(Collected data)
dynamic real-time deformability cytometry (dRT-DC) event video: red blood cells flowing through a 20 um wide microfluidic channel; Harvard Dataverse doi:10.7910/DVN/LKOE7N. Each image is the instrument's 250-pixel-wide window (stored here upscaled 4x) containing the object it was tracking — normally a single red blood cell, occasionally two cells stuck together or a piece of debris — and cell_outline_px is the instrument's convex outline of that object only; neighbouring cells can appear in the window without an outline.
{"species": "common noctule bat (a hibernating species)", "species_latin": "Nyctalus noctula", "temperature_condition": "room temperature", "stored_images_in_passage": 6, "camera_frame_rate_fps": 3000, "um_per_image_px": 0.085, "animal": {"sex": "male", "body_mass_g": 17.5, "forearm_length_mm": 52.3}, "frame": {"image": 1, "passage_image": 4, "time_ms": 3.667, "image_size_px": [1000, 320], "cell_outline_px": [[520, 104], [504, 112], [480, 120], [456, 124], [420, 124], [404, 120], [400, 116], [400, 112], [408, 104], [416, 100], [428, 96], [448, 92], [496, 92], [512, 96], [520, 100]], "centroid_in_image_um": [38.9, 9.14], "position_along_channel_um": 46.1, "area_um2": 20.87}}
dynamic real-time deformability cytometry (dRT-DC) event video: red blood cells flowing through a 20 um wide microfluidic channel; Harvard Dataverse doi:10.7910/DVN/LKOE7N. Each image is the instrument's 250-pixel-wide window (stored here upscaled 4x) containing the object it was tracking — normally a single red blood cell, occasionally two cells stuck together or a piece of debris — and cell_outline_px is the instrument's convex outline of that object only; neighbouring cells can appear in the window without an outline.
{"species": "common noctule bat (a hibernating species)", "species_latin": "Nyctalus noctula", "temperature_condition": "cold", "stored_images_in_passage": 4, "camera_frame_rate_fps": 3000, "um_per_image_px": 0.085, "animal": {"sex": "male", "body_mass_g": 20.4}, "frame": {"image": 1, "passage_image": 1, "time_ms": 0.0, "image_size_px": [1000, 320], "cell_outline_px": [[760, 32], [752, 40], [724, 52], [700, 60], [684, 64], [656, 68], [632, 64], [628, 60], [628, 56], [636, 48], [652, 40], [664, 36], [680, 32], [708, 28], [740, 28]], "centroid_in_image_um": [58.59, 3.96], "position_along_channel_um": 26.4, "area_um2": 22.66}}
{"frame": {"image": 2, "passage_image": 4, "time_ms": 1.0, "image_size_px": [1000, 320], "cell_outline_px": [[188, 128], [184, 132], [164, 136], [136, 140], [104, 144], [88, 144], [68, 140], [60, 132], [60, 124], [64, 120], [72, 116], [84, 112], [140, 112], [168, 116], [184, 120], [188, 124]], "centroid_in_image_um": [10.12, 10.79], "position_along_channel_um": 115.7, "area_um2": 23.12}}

* **EXERCISE GOAL**:
Repeat every line of the records above exactly.

* **RESPONSE**:
dynamic real-time deformability cytometry (dRT-DC) event video: red blood cells flowing through a 20 um wide microfluidic channel; Harvard Dataverse doi:10.7910/DVN/LKOE7N. Each image is the instrument's 250-pixel-wide window (stored here upscaled 4x) containing the object it was tracking — normally a single red blood cell, occasionally two cells stuck together or a piece of debris — and cell_outline_px is the instrument's convex outline of that object only; neighbouring cells can appear in the window without an outline.
{"species": "common noctule bat (a hibernating species)", "species_latin": "Nyctalus noctula", "temperature_condition": "room temperature", "stored_images_in_passage": 6, "camera_frame_rate_fps": 3000, "um_per_image_px": 0.085, "animal": {"sex": "male", "body_mass_g": 17.5, "forearm_length_mm": 52.3}, "frame": {"image": 1, "passage_image": 4, "time_ms": 3.667, "image_size_px": [1000, 320], "cell_outline_px": [[520, 104], [504, 112], [480, 120], [456, 124], [420, 124], [404, 120], [400, 116], [400, 112], [408, 104], [416, 100], [428, 96], [448, 92], [496, 92], [512, 96], [520, 100]], "centroid_in_image_um": [38.9, 9.14], "position_along_channel_um": 46.1, "area_um2": 20.87}}
dynamic real-time deformability cytometry (dRT-DC) event video: red blood cells flowing through a 20 um wide microfluidic channel; Harvard Dataverse doi:10.7910/DVN/LKOE7N. Each image is the instrument's 250-pixel-wide window (stored here upscaled 4x) containing the object it was tracking — normally a single red blood cell, occasionally two cells stuck together or a piece of debris — and cell_outline_px is the instrument's convex outline of that object only; neighbouring cells can appear in the window without an outline.
{"species": "common noctule bat (a hibernating species)", "species_latin": "Nyctalus noctula", "temperature_condition": "cold", "stored_images_in_passage": 4, "camera_frame_rate_fps": 3000, "um_per_image_px": 0.085, "animal": {"sex": "male", "body_mass_g": 20.4}, "frame": {"image": 1, "passage_image": 1, "time_ms": 0.0, "image_size_px": [1000, 320], "cell_outline_px": [[760, 32], [752, 40], [724, 52], [700, 60], [684, 64], [656, 68], [632, 64], [628, 60], [628, 56], [636, 48], [652, 40], [664, 36], [680, 32], [708, 28], [740, 28]], "centroid_in_image_um": [58.59, 3.96], "position_along_channel_um": 26.4, "area_um2": 22.66}}
{"frame": {"image": 2, "passage_image": 4, "time_ms": 1.0, "image_size_px": [1000, 320], "cell_outline_px": [[188, 128], [184, 132], [164, 136], [136, 140], [104, 144], [88, 144], [68, 140], [60, 132], [60, 124], [64, 120], [72, 116], [84, 112], [140, 112], [168, 116], [184, 120], [188, 124]], "centroid_in_image_um": [10.12, 10.79], "position_along_channel_um": 115.7, "area_um2": 23.12}}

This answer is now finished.